--- Data listing ---

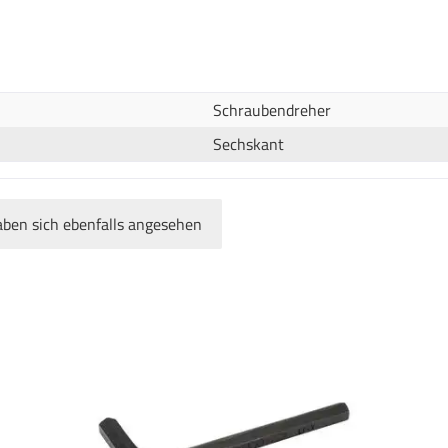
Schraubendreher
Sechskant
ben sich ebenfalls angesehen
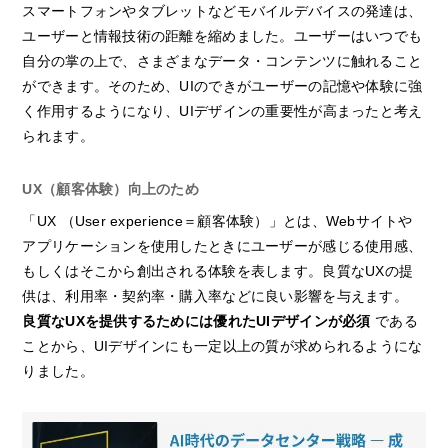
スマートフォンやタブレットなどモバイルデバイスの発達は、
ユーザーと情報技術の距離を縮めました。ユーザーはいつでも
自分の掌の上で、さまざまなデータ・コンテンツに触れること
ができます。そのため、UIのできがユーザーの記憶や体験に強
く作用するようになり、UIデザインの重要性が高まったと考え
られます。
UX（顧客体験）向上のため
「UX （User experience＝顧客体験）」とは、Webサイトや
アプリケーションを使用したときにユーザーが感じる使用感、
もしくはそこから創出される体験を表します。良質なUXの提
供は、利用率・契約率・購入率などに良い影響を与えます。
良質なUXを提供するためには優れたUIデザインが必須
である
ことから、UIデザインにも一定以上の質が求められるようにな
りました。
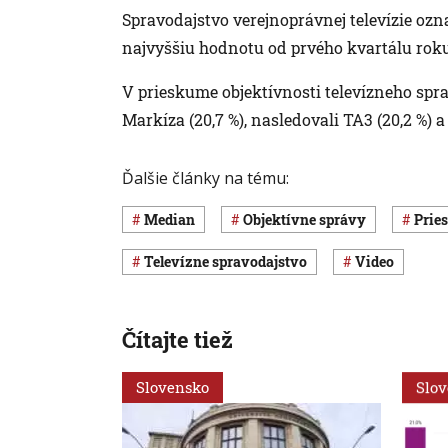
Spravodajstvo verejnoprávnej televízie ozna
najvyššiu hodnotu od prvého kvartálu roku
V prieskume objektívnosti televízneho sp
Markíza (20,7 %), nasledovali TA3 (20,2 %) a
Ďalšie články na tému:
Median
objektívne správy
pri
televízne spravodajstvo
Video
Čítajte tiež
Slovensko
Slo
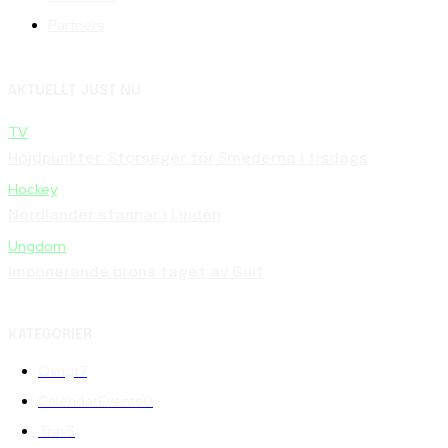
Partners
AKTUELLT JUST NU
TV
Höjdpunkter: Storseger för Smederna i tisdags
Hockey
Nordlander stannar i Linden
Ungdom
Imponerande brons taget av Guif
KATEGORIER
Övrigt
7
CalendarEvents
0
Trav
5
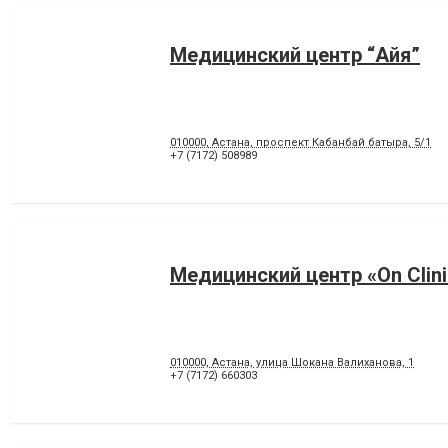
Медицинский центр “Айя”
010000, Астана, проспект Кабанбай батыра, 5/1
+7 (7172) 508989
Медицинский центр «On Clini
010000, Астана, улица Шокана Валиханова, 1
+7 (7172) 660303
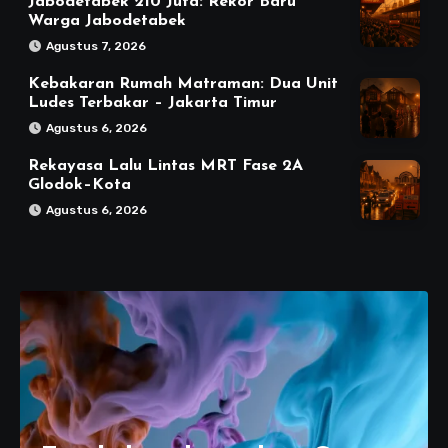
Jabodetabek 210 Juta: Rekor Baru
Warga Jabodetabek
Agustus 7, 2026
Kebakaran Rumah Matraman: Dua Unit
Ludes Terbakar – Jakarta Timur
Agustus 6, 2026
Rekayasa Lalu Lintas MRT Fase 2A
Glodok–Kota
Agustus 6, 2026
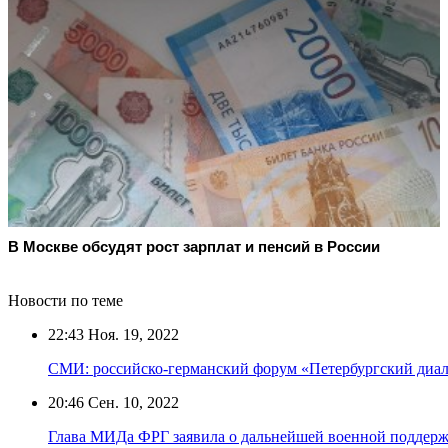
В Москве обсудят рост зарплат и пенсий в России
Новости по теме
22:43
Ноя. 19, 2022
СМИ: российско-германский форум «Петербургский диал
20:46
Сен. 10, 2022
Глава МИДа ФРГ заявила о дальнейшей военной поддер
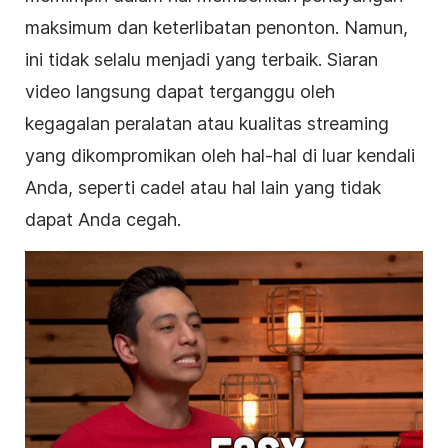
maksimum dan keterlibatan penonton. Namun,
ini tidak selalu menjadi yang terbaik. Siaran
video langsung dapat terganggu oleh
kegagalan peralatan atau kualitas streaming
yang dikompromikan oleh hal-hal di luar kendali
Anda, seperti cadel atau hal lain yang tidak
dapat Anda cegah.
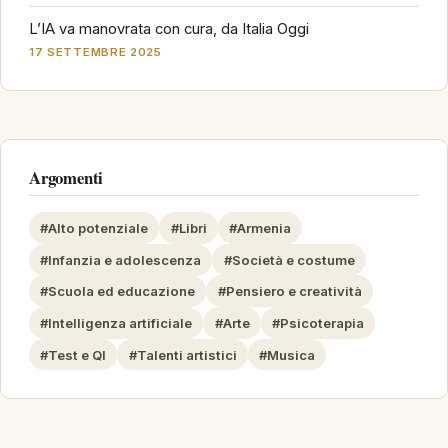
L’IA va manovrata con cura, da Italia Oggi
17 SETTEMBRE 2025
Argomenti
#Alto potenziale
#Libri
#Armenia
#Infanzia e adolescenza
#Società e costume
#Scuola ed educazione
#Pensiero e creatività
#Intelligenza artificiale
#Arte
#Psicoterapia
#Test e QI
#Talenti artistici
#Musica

---

_Problem requirements_
Could you recast the text read from every one of the items above as a numbered list of its lines, skipping blank lines and leaving the pictures out of your answer?

_Answer area_
1. Schraubendreher
2. Sechskant
3. ben sich ebenfalls angesehen
4. スマートフォンやタブレットなどモバイルデバイスの発達は、
5. ユーザーと情報技術の距離を縮めました。ユーザーはいつでも
6. 自分の掌の上で、さまざまなデータ・コンテンツに触れること
7. ができます。そのため、UIのできがユーザーの記憶や体験に強
8. く作用するようになり、UIデザインの重要性が高まったと考え
9. られます。
10. UX（顧客体験）向上のため
11. 「UX （User experience＝顧客体験）」とは、Webサイトや
12. アプリケーションを使用したときにユーザーが感じる使用感、
13. もしくはそこから創出される体験を表します。良質なUXの提
14. 供は、利用率・契約率・購入率などに良い影響を与えます。
15. 良質なUXを提供するためには優れたUIデザインが必須
16. である
17. ことから、UIデザインにも一定以上の質が求められるようにな
18. りました。
19. Spravodajstvo verejnoprávnej televízie ozna
20. najvyššiu hodnotu od prvého kvartálu roku
21. V prieskume objektívnosti televízneho sp
22. Markíza (20,7 %), nasledovali TA3 (20,2 %) a
23. Ďalšie články na tému:
24. Median
25. objektívne správy
26. pri
27. televízne spravodajstvo
28. Video
29. Čítajte tiež
30. Slovensko
31. Slo
32. Partners
33. AKTUELLT JUST NU
34. TV
35. Höjdpunkter: Storseger för Smederna i tisdags
36. Hockey
37. Nordlander stannar i Linden
38. Ungdom
39. Imponerande brons taget av Guif
40. KATEGORIER
41. Övrigt
42. 7
43. CalendarEvents
44. 0
45. Trav
46. 5
47. Медицинский центр “Айя”
48. 010000, Астана, проспект Кабанбай батыра, 5/1
49. +7 (7172) 508989
50. Медицинский центр «On Clini
51. 010000, Астана, улица Шокана Валиханова, 1
52. +7 (7172) 660303
53. Jabodetabek 210 Juta: Rekor Baru
54. Warga Jabodetabek
55. Agustus 7, 2026
56. Kebakaran Rumah Matraman: Dua Unit
57. Ludes Terbakar – Jakarta Timur
58. Agustus 6, 2026
59. Rekayasa Lalu Lintas MRT Fase 2A
60. Glodok–Kota
61. Agustus 6, 2026
62. В Москве обсудят рост зарплат и пенсий в России
63. Новости по теме
64. 22:43
65. Ноя. 19, 2022
66. СМИ: российско-германский форум «Петербургский диал
67. 20:46
68. Сен. 10, 2022
69. Глава МИДа ФРГ заявила о дальнейшей военной поддер
70. maksimum dan keterlibatan penonton. Namun,
71. ini tidak selalu menjadi yang terbaik. Siaran
72. video langsung dapat terganggu oleh
73. kegagalan peralatan atau kualitas streaming
74. yang dikompromikan oleh hal-hal di luar kendali
75. Anda, seperti cadel atau hal lain yang tidak
76. dapat Anda cegah.
77. L’IA va manovrata con cura, da Italia Oggi
78. 17 SETTEMBRE 2025
79. Argomenti
80. #Alto potenziale
81. #Libri
82. #Armenia
83. #Infanzia e adolescenza
84. #Società e costume
85. #Scuola ed educazione
86. #Pensiero e creatività
87. #Intelligenza artificiale
88. #Arte
89. #Psicoterapia
90. #Test e QI
91. #Talenti artistici
92. #Musica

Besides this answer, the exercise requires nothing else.